*SELECTED TEXT*.
Previous: 5.3. Components of the explanation of scientific theories.


6. Spectroscopic studies of electronic levels.

What happens when an electron changes its energy levels?

Spectroscopic studies have been very useful to determine, understand and practically use transitions between quantized electronic levels in atoms. Atomic spectroscopy studies began with the discovery made by Isaac Newton when he observed the decomposition of visible light in different colors produced when that radiation traversed a prism.

Learning objectives of Chapter 6.

After this Chapter you should be able to:

  • Describe the Bohr´s atomic model, analyze the energy levels of the hydrogen atom and explain the functioning of lasers.
  • Explain the experimental steps required to produce, measure and interpret the Lamb shift.
  • Describe the main concepts and models contained in the Nobel Lectures corresponding to the Physics Nobel Prizes awarded to Bohr, Lamb, Townes, and Schawlow.

Description of content of Chapter 6.

Section 6.1. Electronic energy levels according to atomic models.

We deal with the spectroscopic description of the hydrogen electronic levels as well as the processes of emitting and absorbing radiation by considering Bohr´s atomic model. We also describe the production of the laser effect (LASER means Light Amplification by Stimulated Emission of Radiation).

[Spatial annotation data]
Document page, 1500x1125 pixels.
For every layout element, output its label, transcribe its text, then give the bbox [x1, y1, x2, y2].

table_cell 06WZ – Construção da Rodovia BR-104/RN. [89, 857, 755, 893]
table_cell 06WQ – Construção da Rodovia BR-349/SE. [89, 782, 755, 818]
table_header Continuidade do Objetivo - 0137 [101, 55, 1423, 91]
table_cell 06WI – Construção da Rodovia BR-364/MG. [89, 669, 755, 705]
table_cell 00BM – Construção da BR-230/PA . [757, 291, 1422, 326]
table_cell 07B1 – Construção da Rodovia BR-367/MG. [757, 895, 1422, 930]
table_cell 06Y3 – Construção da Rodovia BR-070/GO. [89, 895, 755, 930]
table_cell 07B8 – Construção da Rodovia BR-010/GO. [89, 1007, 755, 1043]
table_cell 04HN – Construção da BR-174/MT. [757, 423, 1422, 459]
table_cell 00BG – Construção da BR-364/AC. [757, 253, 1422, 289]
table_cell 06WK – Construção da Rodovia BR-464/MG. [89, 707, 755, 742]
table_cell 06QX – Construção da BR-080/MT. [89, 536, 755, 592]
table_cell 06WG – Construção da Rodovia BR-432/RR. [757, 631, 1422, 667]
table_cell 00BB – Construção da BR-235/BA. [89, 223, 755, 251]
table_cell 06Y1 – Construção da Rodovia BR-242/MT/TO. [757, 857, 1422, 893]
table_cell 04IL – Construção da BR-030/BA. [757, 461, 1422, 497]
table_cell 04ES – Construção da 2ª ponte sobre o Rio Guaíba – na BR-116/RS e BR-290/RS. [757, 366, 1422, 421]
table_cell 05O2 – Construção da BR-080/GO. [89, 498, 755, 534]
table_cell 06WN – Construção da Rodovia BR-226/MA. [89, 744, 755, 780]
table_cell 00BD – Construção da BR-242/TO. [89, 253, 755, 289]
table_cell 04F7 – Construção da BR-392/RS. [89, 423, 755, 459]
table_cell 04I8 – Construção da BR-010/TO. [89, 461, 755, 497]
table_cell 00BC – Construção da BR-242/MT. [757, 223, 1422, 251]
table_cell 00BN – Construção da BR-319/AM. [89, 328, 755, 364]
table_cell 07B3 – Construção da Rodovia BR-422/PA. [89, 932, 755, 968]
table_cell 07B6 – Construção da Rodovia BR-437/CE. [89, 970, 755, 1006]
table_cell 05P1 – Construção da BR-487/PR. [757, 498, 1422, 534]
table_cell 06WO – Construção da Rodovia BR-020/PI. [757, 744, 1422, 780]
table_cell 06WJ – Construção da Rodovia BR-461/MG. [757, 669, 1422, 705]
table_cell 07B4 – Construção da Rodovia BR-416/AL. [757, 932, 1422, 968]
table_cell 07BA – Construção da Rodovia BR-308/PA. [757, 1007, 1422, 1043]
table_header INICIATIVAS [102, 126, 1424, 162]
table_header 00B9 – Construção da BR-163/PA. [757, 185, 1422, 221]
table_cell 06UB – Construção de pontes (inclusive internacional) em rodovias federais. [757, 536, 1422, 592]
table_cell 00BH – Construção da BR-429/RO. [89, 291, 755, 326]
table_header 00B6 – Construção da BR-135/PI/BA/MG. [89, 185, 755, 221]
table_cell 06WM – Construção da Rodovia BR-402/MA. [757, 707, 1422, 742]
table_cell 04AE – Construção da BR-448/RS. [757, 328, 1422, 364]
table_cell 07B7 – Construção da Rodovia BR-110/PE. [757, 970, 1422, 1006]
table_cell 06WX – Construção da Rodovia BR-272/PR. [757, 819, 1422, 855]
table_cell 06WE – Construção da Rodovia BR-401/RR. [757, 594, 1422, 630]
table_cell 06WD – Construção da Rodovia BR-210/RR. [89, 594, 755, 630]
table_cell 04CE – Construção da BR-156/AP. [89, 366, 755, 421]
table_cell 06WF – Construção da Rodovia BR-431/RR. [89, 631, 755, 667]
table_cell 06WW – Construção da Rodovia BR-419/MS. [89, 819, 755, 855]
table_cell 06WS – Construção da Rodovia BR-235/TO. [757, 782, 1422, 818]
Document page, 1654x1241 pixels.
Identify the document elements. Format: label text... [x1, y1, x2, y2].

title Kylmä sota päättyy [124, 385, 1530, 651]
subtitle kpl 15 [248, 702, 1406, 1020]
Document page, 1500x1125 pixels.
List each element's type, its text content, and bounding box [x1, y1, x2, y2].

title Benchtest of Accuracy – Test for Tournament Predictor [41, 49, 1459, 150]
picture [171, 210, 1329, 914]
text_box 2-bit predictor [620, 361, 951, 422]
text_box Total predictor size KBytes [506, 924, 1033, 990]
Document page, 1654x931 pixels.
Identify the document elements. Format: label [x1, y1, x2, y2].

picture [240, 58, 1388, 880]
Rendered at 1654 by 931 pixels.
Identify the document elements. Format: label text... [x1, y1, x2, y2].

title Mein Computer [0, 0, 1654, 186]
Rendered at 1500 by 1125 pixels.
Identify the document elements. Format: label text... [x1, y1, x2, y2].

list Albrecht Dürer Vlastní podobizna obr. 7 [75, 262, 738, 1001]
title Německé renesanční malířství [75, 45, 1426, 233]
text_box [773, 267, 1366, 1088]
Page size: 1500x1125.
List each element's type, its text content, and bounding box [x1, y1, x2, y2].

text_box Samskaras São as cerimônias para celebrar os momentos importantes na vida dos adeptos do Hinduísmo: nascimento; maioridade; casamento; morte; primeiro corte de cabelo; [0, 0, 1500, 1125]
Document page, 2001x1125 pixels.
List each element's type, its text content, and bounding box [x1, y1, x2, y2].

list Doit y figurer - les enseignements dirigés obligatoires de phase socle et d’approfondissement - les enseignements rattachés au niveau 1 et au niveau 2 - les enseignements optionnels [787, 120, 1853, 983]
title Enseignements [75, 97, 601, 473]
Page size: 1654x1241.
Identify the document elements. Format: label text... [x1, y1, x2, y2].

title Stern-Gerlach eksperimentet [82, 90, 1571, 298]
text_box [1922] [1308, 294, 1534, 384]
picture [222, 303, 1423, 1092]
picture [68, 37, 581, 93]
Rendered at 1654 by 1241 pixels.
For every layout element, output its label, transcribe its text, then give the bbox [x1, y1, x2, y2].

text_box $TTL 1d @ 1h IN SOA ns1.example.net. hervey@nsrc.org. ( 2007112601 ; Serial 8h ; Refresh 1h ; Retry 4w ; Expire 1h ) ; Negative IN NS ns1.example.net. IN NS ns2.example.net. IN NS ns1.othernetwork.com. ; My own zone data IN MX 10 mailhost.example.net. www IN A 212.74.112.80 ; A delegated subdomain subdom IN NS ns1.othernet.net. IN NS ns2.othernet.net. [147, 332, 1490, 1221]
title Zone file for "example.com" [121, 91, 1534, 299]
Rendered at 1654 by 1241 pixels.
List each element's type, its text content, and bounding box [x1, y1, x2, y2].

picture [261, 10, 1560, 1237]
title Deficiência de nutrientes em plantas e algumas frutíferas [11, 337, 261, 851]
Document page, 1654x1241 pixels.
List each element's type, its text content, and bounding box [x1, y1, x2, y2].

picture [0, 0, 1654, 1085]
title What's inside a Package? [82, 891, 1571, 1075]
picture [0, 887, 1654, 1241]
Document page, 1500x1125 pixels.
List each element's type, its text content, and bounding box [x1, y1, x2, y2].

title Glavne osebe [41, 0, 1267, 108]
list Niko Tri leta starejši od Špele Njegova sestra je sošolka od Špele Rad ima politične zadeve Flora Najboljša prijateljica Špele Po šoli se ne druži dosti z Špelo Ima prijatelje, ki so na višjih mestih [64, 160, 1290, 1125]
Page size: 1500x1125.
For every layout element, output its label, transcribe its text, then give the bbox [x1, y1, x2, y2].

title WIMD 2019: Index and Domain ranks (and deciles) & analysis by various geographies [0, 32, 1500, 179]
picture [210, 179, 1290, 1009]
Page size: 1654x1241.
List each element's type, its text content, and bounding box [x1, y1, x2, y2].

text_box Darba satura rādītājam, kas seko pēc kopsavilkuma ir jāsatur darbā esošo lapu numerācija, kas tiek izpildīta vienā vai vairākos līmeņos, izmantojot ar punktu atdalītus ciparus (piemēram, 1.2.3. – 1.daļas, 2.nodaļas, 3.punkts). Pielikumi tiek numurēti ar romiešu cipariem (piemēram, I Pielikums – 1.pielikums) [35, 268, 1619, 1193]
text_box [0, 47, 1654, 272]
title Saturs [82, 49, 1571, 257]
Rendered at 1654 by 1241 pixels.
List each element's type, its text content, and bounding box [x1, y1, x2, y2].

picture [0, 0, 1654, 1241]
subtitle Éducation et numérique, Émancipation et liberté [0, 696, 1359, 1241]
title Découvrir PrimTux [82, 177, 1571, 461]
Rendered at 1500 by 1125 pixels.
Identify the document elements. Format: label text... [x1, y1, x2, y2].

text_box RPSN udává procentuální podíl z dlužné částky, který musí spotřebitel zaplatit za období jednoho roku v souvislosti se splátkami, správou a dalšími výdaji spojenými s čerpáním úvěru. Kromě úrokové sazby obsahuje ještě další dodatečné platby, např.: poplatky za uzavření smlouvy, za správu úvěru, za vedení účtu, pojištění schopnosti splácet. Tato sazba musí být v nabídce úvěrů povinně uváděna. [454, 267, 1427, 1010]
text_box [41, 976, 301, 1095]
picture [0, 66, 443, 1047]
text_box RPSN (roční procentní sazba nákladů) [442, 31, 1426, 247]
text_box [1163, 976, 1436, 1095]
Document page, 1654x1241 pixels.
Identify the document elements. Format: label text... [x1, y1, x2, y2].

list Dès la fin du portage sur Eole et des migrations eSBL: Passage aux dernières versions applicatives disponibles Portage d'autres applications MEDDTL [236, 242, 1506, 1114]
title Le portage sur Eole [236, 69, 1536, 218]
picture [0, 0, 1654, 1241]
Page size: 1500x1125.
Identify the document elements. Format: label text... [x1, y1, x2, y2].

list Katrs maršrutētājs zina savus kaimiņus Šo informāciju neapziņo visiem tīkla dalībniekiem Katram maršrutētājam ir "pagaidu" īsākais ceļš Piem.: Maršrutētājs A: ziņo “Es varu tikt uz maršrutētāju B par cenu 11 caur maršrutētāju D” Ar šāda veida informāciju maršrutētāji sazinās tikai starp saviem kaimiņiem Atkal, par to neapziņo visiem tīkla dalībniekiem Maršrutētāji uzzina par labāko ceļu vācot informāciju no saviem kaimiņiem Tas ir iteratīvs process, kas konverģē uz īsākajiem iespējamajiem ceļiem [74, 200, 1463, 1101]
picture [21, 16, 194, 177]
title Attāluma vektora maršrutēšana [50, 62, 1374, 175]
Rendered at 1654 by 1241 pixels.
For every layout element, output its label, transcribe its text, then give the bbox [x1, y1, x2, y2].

*TASKS AND EXERCISES*.
1. Render this sentence from the text on spectroscopic studies of electronic levels into Spanish: "Atomic spectroscopy studies began with the discovery made by Isaac Newton when he observed the decomposition of visible light in different colors produced when that radiation traversed a prism."
2. Answer these questions using the text on spectroscopic studies of electronic levels.
(a) What is the title of the previous section?
(b) Which Physics Nobel Prize winners' Nobel Lectures are named in the learning objectives?
(c) What does LASER stand for?

*SOLUTION SET*.
1. Los estudios de espectroscopia atómica comenzaron con el descubrimiento realizado por Isaac Newton cuando observó la descomposición de la luz visible en diferentes colores producida cuando esa radiación atravesaba un prisma.

2.
(a) Components of the explanation of scientific theories (5.3)
(b) Bohr, Lamb, Townes, and Schawlow
(c) Light Amplification by Stimulated Emission of Radiation